[Data]

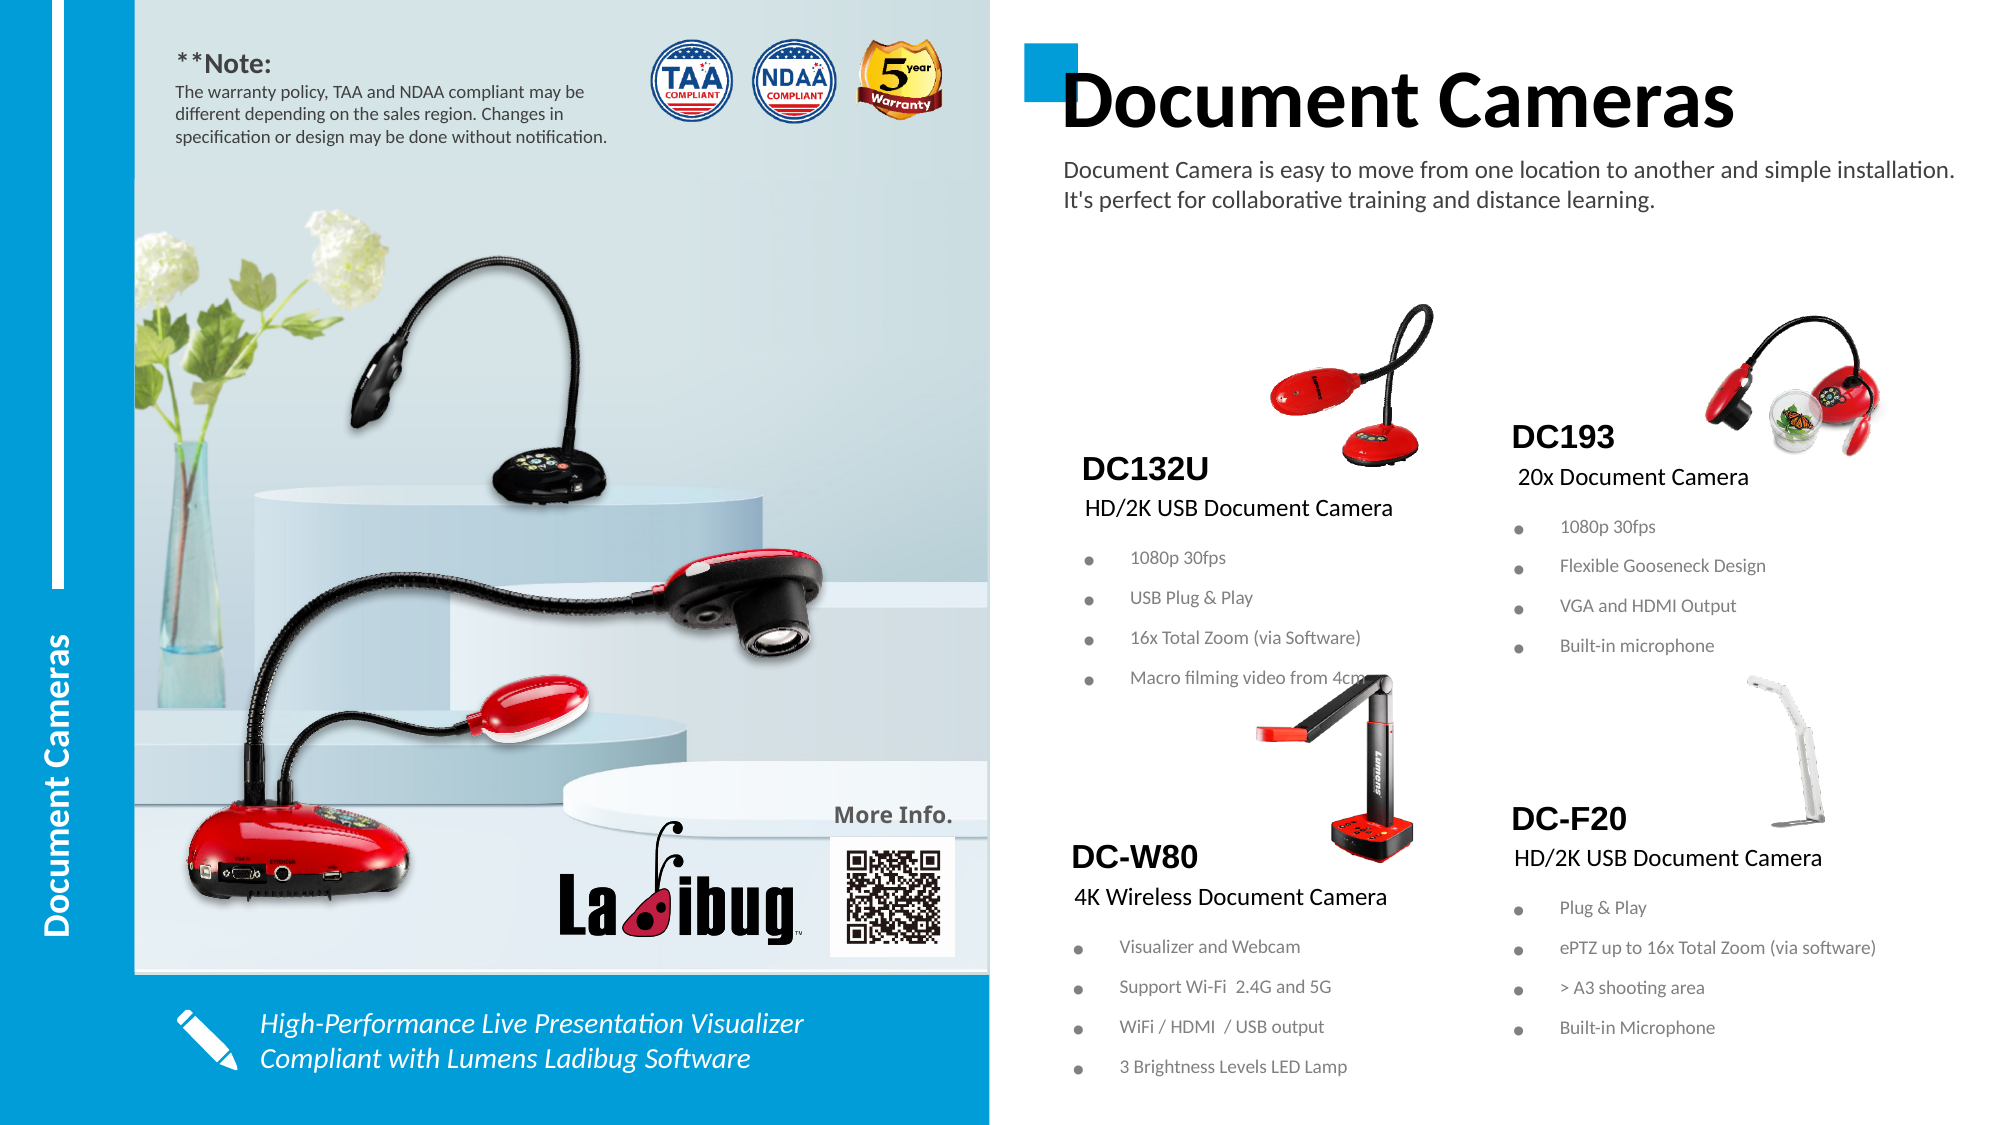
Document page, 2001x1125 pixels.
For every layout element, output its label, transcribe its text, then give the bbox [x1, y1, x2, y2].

text_box [1023, 42, 1046, 103]
text_box DC193 [1496, 408, 1667, 463]
text_box HD/2K USB Document Camera [1070, 484, 1409, 530]
text_box [0, 0, 990, 1125]
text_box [633, 13, 965, 146]
text_box 1080p 30fps USB Plug & Play 16x Total Zoom (via Software) Macro filming video from 4cm [1068, 534, 1454, 668]
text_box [176, 1009, 238, 1071]
picture [1257, 267, 1455, 485]
text_box 20x Document Camera [1503, 452, 1765, 498]
text_box DC-F20 [1496, 789, 1667, 845]
text_box DC132U [1067, 439, 1256, 495]
text_box Document Cameras [1046, 36, 1877, 152]
picture [1667, 664, 1899, 838]
text_box Document Camera is easy to move from one location to another and simple installation. It's perfect for collaborative training and distance learning. [1048, 146, 1975, 221]
text_box Plug & Play ePTZ up to 16x Total Zoom (via software) > A3 shooting area Built-in Microphone [1498, 884, 1941, 1059]
picture [1667, 288, 1928, 483]
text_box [830, 837, 956, 957]
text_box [134, 0, 990, 975]
text_box High-Performance Live Presentation Visualizer Compliant with Lumens Ladibug Software [245, 996, 852, 1082]
text_box HD/2K USB Document Camera [1499, 834, 1839, 880]
picture [135, 154, 823, 945]
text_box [1056, 668, 1481, 1046]
text_box 1080p 30fps Flexible Gooseneck Design VGA and HDMI Output Built-in microphone [1498, 502, 1884, 677]
text_box Document Cameras [24, 619, 84, 954]
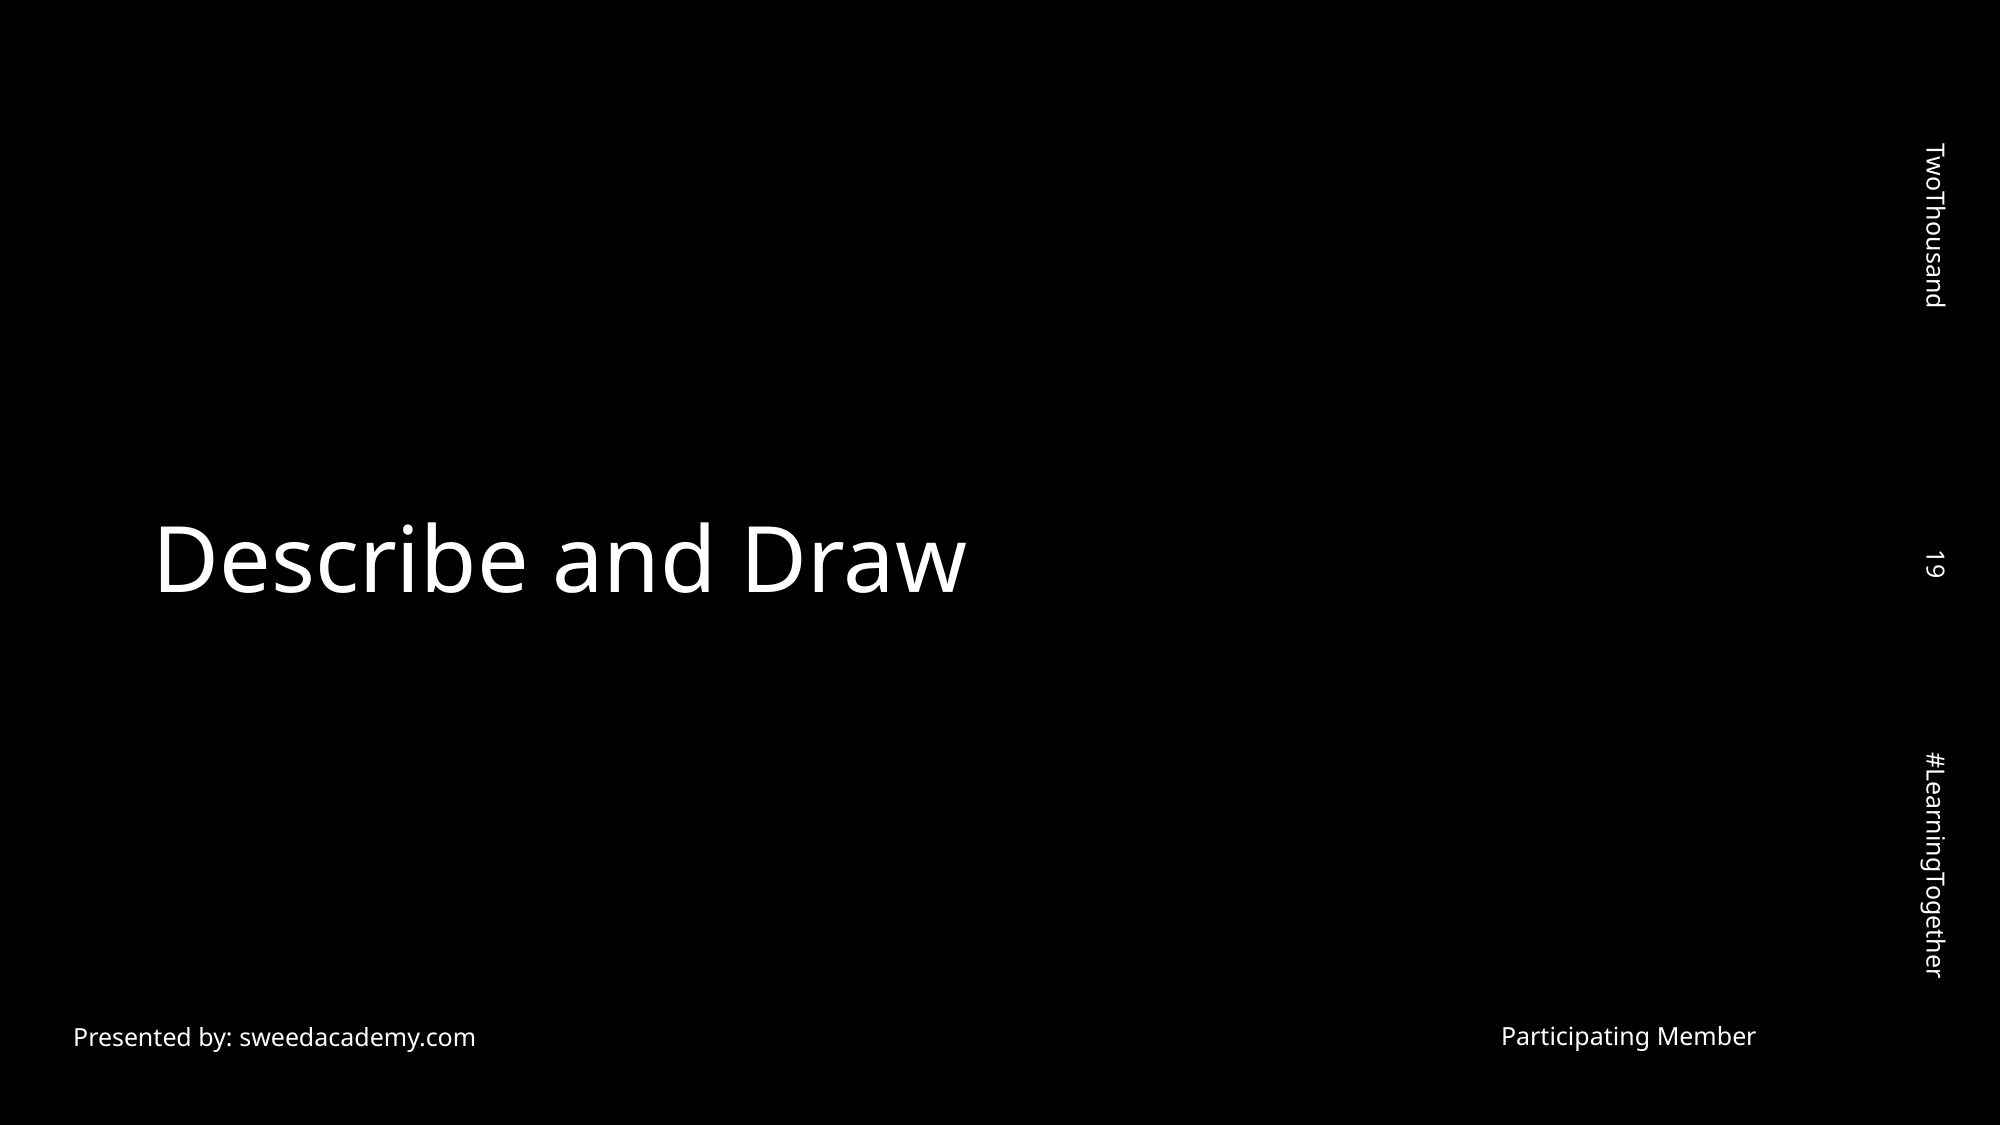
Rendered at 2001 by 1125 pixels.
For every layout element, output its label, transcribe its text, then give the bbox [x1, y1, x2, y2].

title Describe and Draw [137, 453, 1863, 672]
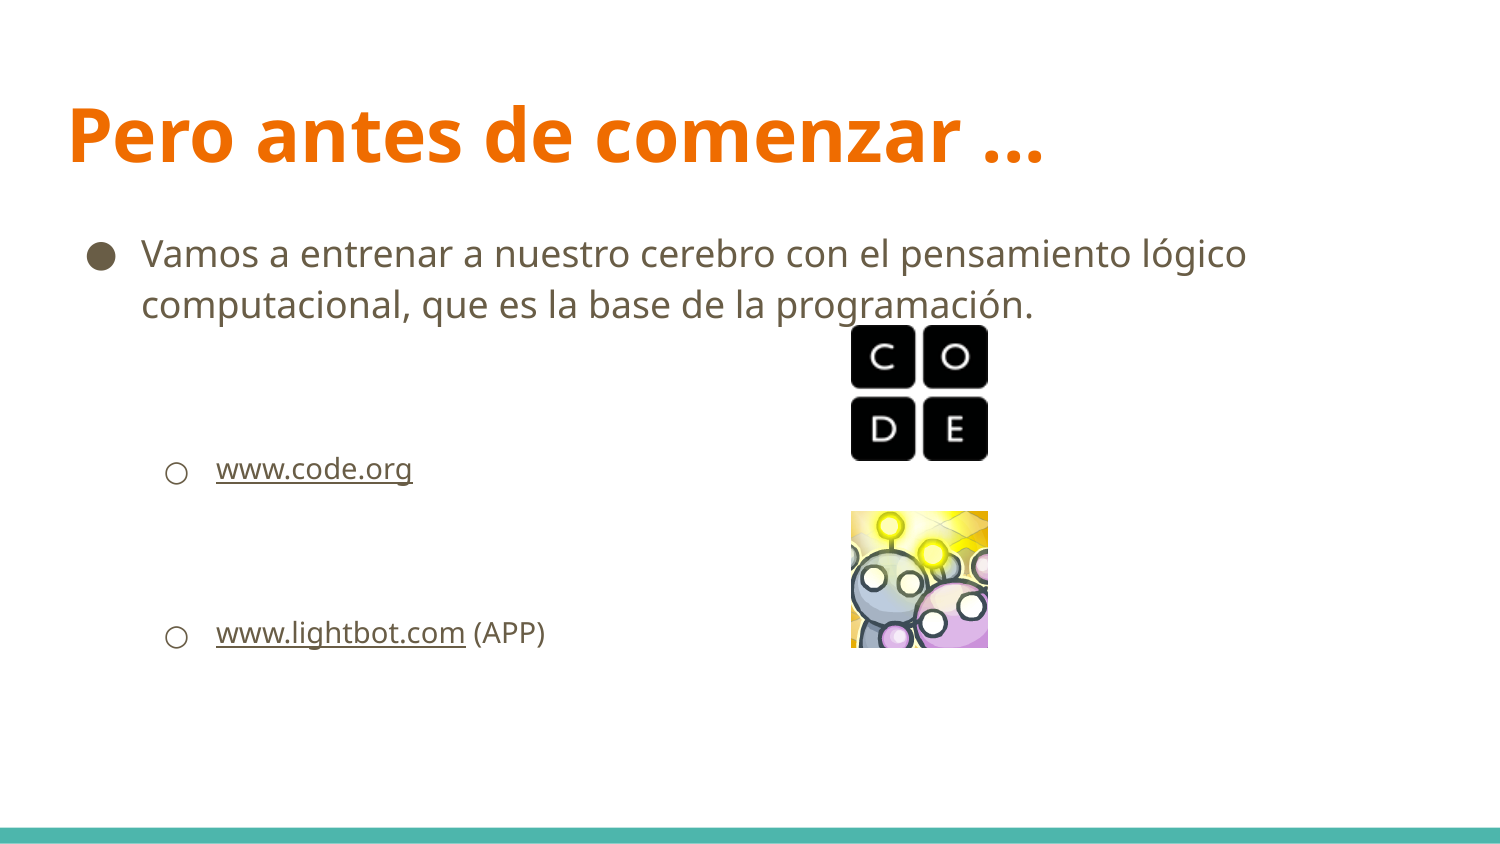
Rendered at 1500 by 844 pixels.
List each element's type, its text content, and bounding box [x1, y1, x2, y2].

picture [851, 324, 988, 462]
list Vamos a entrenar a nuestro cerebro con el pensamiento lógico computacional, que es la base de la programación. www.code.org www.lightbot.com (APP) [51, 207, 1449, 750]
title Pero antes de comenzar ... [51, 72, 1449, 189]
picture [851, 511, 988, 648]
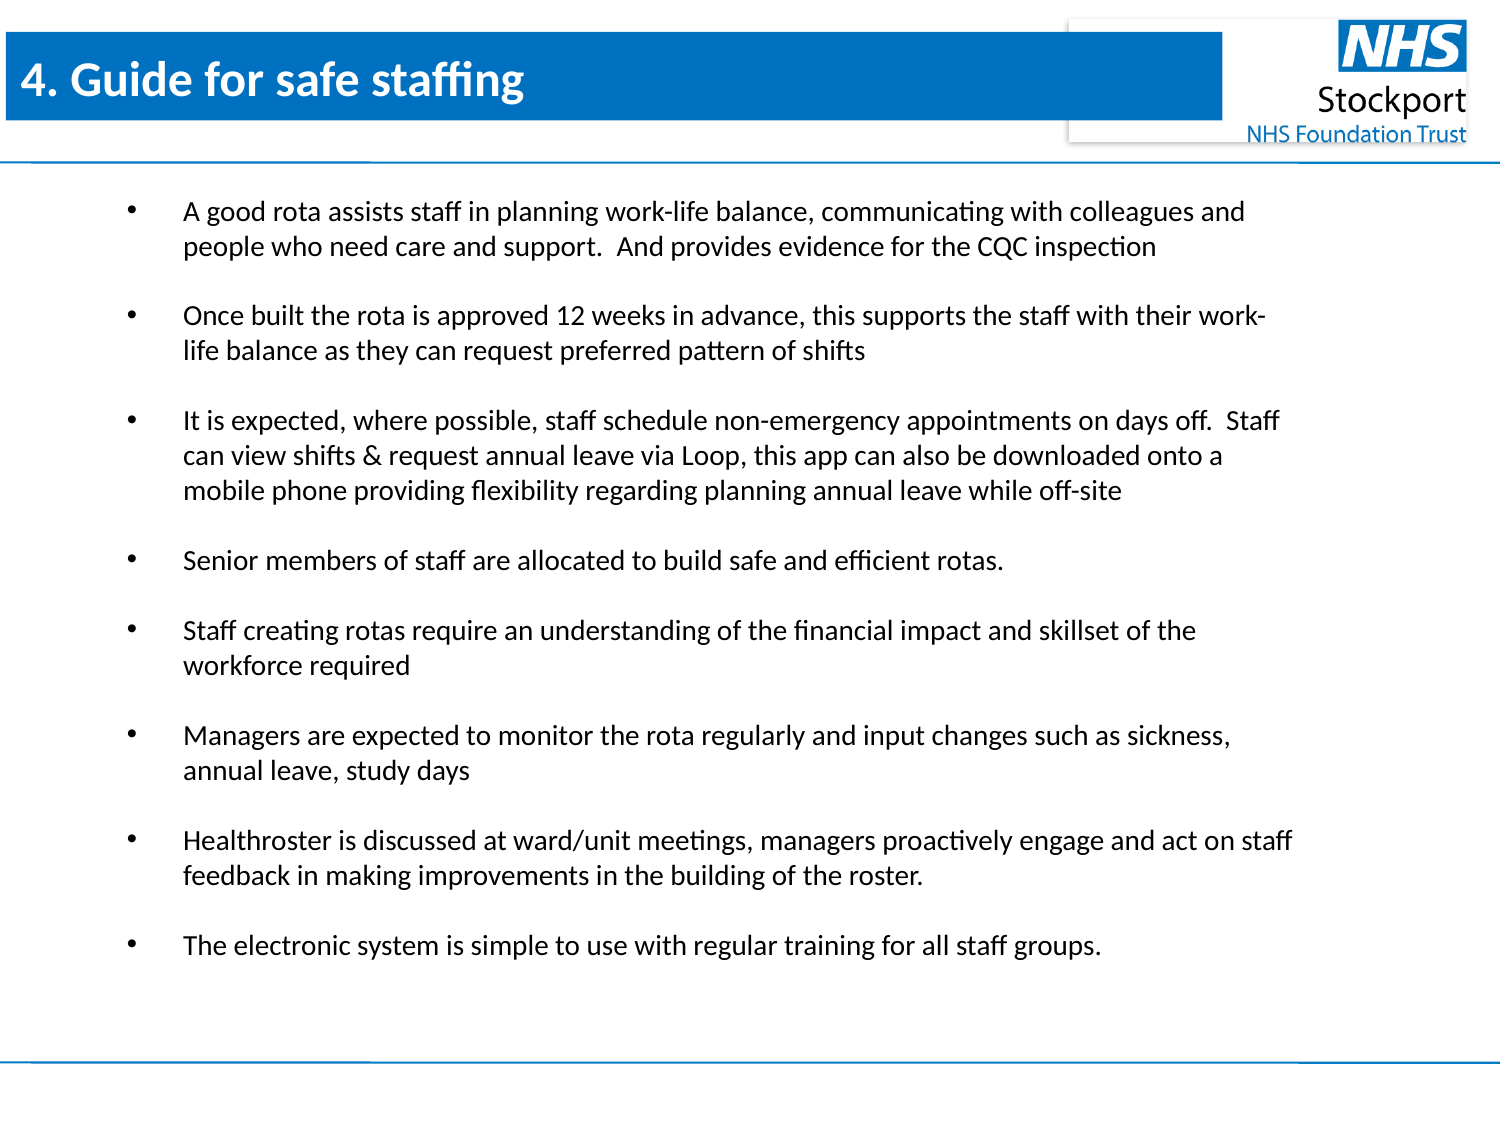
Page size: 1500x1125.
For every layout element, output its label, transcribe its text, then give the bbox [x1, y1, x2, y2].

text_box A good rota assists staff in planning work-life balance, communicating with colleagues and people who need care and support. And provides evidence for the CQC inspection Once built the rota is approved 12 weeks in advance, this supports the staff with their work-life balance as they can request preferred pattern of shifts It is expected, where possible, staff schedule non-emergency appointments on days off. Staff can view shifts & request annual leave via Loop, this app can also be downloaded onto a mobile phone providing flexibility regarding planning annual leave while off-site Senior members of staff are allocated to build safe and efficient rotas. Staff creating rotas require an understanding of the financial impact and skillset of the workforce required Managers are expected to monitor the rota regularly and input changes such as sickness, annual leave, study days Healthroster is discussed at ward/unit meetings, managers proactively engage and act on staff feedback in making improvements in the building of the roster. The electronic system is simple to use with regular training for all staff groups. [112, 184, 1317, 1004]
picture [1246, 19, 1467, 143]
text_box 4. Guide for safe staffing [5, 31, 1223, 121]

[Work task]
Up to and including the line with "Rendered at 1500 by 844 pixels.", copy the data above from its first line. Skip pictures.

[Response below]
Document page, 2001x1125 pixels.
For every layout element, output its label, transcribe its text, then give the bbox [x1, y1, x2, y2].

text_box [1023, 42, 1046, 103]
text_box DC193 [1496, 408, 1667, 463]
text_box HD/2K USB Document Camera [1070, 484, 1409, 530]
text_box [0, 0, 990, 1125]
text_box [633, 13, 965, 146]
text_box 1080p 30fps USB Plug & Play 16x Total Zoom (via Software) Macro filming video from 4cm [1068, 534, 1454, 668]
text_box [176, 1009, 238, 1071]
picture [1257, 267, 1455, 485]
text_box 20x Document Camera [1503, 452, 1765, 498]
text_box DC-F20 [1496, 789, 1667, 845]
text_box DC132U [1067, 439, 1256, 495]
text_box Document Cameras [1046, 36, 1877, 152]
picture [1667, 664, 1899, 838]
text_box Document Camera is easy to move from one location to another and simple installation. It's perfect for collaborative training and distance learning. [1048, 146, 1975, 221]
text_box Plug & Play ePTZ up to 16x Total Zoom (via software) > A3 shooting area Built-in Microphone [1498, 884, 1941, 1059]
picture [1667, 288, 1928, 483]
text_box [830, 837, 956, 957]
text_box [134, 0, 990, 975]
text_box High-Performance Live Presentation Visualizer Compliant with Lumens Ladibug Software [245, 996, 852, 1082]
text_box HD/2K USB Document Camera [1499, 834, 1839, 880]
picture [135, 154, 823, 945]
text_box [1056, 668, 1481, 1046]
text_box 1080p 30fps Flexible Gooseneck Design VGA and HDMI Output Built-in microphone [1498, 502, 1884, 677]
text_box Document Cameras [24, 619, 84, 954]
Rendered at 2001 by 1125 pixels.
For every layout element, output its label, transcribe its text, then give the bbox [x1, y1, x2, y2].

title Describe and Draw [137, 453, 1863, 672]
Rendered at 1500 by 844 pixels.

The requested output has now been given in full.